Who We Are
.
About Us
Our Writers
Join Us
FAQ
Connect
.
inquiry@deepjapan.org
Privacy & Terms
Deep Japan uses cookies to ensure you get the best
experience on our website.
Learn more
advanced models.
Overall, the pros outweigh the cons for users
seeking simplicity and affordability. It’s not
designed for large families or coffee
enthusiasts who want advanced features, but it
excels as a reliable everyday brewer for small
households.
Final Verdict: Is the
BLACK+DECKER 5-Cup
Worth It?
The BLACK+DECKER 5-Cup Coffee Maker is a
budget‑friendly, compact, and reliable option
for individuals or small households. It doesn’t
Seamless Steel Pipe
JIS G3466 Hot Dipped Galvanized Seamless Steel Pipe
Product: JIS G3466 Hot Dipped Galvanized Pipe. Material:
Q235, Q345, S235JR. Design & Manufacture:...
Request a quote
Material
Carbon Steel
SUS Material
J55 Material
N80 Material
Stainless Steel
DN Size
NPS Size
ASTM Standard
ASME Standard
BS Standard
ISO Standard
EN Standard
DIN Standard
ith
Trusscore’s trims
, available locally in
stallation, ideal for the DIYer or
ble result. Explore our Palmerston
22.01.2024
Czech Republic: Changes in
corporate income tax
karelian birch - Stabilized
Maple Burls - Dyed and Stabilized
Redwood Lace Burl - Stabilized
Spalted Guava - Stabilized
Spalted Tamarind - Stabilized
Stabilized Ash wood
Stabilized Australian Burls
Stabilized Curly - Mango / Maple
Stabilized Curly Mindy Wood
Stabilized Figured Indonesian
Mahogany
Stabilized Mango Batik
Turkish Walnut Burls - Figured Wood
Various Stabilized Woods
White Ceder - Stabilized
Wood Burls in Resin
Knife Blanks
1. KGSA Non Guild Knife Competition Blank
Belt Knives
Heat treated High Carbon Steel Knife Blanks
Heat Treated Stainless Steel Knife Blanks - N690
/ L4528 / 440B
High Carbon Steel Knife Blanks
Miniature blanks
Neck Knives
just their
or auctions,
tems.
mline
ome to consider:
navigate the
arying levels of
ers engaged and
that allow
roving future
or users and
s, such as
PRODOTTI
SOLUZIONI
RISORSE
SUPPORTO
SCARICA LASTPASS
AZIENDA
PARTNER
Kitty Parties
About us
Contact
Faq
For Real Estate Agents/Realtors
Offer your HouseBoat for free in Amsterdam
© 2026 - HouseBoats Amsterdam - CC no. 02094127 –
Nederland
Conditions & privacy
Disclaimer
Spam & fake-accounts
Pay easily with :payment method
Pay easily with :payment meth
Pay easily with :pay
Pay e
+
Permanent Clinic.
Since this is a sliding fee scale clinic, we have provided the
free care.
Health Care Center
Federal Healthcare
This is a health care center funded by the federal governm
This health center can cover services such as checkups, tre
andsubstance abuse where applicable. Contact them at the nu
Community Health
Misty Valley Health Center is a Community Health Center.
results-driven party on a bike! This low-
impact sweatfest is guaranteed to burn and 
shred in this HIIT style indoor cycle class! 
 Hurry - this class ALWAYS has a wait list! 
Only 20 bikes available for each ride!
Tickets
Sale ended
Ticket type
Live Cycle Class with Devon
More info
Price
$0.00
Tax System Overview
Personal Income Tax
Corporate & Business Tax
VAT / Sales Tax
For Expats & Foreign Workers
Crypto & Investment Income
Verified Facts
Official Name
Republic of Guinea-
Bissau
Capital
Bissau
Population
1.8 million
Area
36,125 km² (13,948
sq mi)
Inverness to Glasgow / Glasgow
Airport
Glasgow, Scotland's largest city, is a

# # # # #

What is required:
Output all of the records exactly, with nothing omitted.

Solved problem:
Who We Are
.
About Us
Our Writers
Join Us
FAQ
Connect
.
inquiry@deepjapan.org
Privacy & Terms
Deep Japan uses cookies to ensure you get the best
experience on our website.
Learn more
advanced models.
Overall, the pros outweigh the cons for users
seeking simplicity and affordability. It’s not
designed for large families or coffee
enthusiasts who want advanced features, but it
excels as a reliable everyday brewer for small
households.
Final Verdict: Is the
BLACK+DECKER 5-Cup
Worth It?
The BLACK+DECKER 5-Cup Coffee Maker is a
budget‑friendly, compact, and reliable option
for individuals or small households. It doesn’t
Seamless Steel Pipe
JIS G3466 Hot Dipped Galvanized Seamless Steel Pipe
Product: JIS G3466 Hot Dipped Galvanized Pipe. Material:
Q235, Q345, S235JR. Design & Manufacture:...
Request a quote
Material
Carbon Steel
SUS Material
J55 Material
N80 Material
Stainless Steel
DN Size
NPS Size
ASTM Standard
ASME Standard
BS Standard
ISO Standard
EN Standard
DIN Standard
ith
Trusscore’s trims
, available locally in
stallation, ideal for the DIYer or
ble result. Explore our Palmerston
22.01.2024
Czech Republic: Changes in
corporate income tax
karelian birch - Stabilized
Maple Burls - Dyed and Stabilized
Redwood Lace Burl - Stabilized
Spalted Guava - Stabilized
Spalted Tamarind - Stabilized
Stabilized Ash wood
Stabilized Australian Burls
Stabilized Curly - Mango / Maple
Stabilized Curly Mindy Wood
Stabilized Figured Indonesian
Mahogany
Stabilized Mango Batik
Turkish Walnut Burls - Figured Wood
Various Stabilized Woods
White Ceder - Stabilized
Wood Burls in Resin
Knife Blanks
1. KGSA Non Guild Knife Competition Blank
Belt Knives
Heat treated High Carbon Steel Knife Blanks
Heat Treated Stainless Steel Knife Blanks - N690
/ L4528 / 440B
High Carbon Steel Knife Blanks
Miniature blanks
Neck Knives
just their
or auctions,
tems.
mline
ome to consider:
navigate the
arying levels of
ers engaged and
that allow
roving future
or users and
s, such as
PRODOTTI
SOLUZIONI
RISORSE
SUPPORTO
SCARICA LASTPASS
AZIENDA
PARTNER
Kitty Parties
About us
Contact
Faq
For Real Estate Agents/Realtors
Offer your HouseBoat for free in Amsterdam
© 2026 - HouseBoats Amsterdam - CC no. 02094127 –
Nederland
Conditions & privacy
Disclaimer
Spam & fake-accounts
Pay easily with :payment method
Pay easily with :payment meth
Pay easily with :pay
Pay e
+
Permanent Clinic.
Since this is a sliding fee scale clinic, we have provided the
free care.
Health Care Center
Federal Healthcare
This is a health care center funded by the federal governm
This health center can cover services such as checkups, tre
andsubstance abuse where applicable. Contact them at the nu
Community Health
Misty Valley Health Center is a Community Health Center.
results-driven party on a bike! This low-
impact sweatfest is guaranteed to burn and 
shred in this HIIT style indoor cycle class! 
 Hurry - this class ALWAYS has a wait list! 
Only 20 bikes available for each ride!
Tickets
Sale ended
Ticket type
Live Cycle Class with Devon
More info
Price
$0.00
Tax System Overview
Personal Income Tax
Corporate & Business Tax
VAT / Sales Tax
For Expats & Foreign Workers
Crypto & Investment Income
Verified Facts
Official Name
Republic of Guinea-
Bissau
Capital
Bissau
Population
1.8 million
Area
36,125 km² (13,948
sq mi)
Inverness to Glasgow / Glasgow
Airport
Glasgow, Scotland's largest city, is a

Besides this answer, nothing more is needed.